TO-DO ITEM: Leaving out the pictures, reproduce each record exactly and in full.

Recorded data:

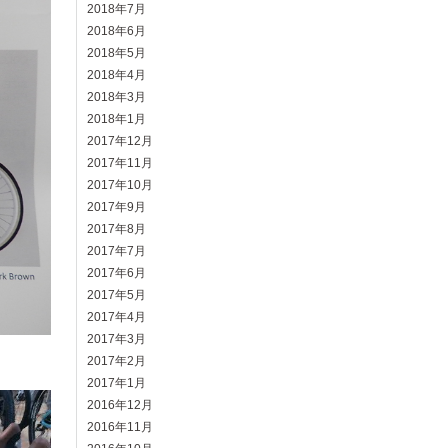
2018年7月
2018年6月
2018年5月
2018年4月
2018年3月
2018年1月
2017年12月
2017年11月
2017年10月
2017年9月
2017年8月
2017年7月
2017年6月
2017年5月
2017年4月
2017年3月
2017年2月
2017年1月
2016年12月
2016年11月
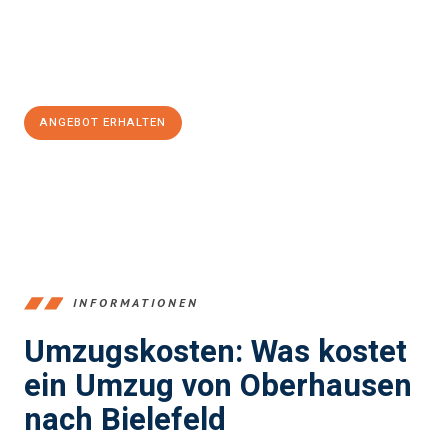
Jetzt
unverbindliches Angebot
erhalten &
100€ sparen:
ANGEBOT ERHALTEN
+4915792653356
INFORMATIONEN
Umzugskosten: Was kostet
ein Umzug von Oberhausen
nach Bielefeld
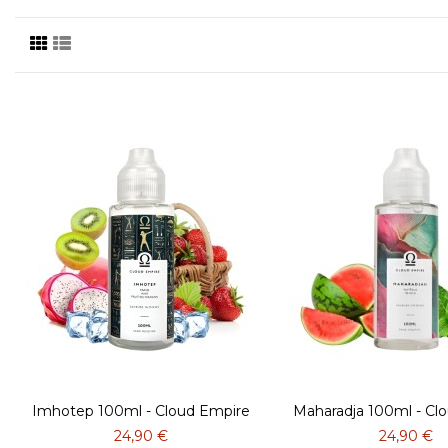
Imhotep 100ml - Cloud Empire
Maharadja 100ml - Cl
24,90 €
24,90 €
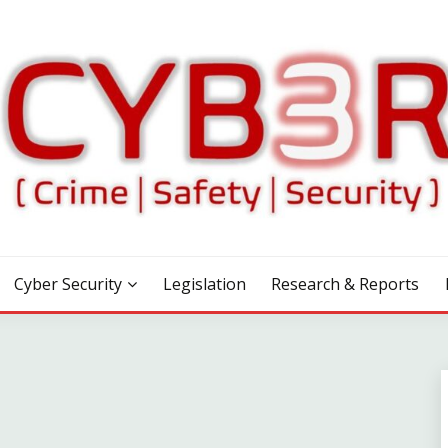
Cyber Security
Legislation
Research & Reports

SOLVED EXERCISE:
2018年7月
2018年6月
2018年5月
2018年4月
2018年3月
2018年1月
2017年12月
2017年11月
2017年10月
2017年9月
2017年8月
2017年7月
2017年6月
2017年5月
2017年4月
2017年3月
2017年2月
2017年1月
2016年12月
2016年11月
Jetzt
unverbindliches Angebot
erhalten &
100€ sparen:
ANGEBOT ERHALTEN
+4915792653356
INFORMATIONEN
Umzugskosten: Was kostet
ein Umzug von Oberhausen
nach Bielefeld
Imhotep 100ml - Cloud Empire
Maharadja 100ml - Cl
24,90 €
24,90 €
Cyber Security
Legislation
Research & Reports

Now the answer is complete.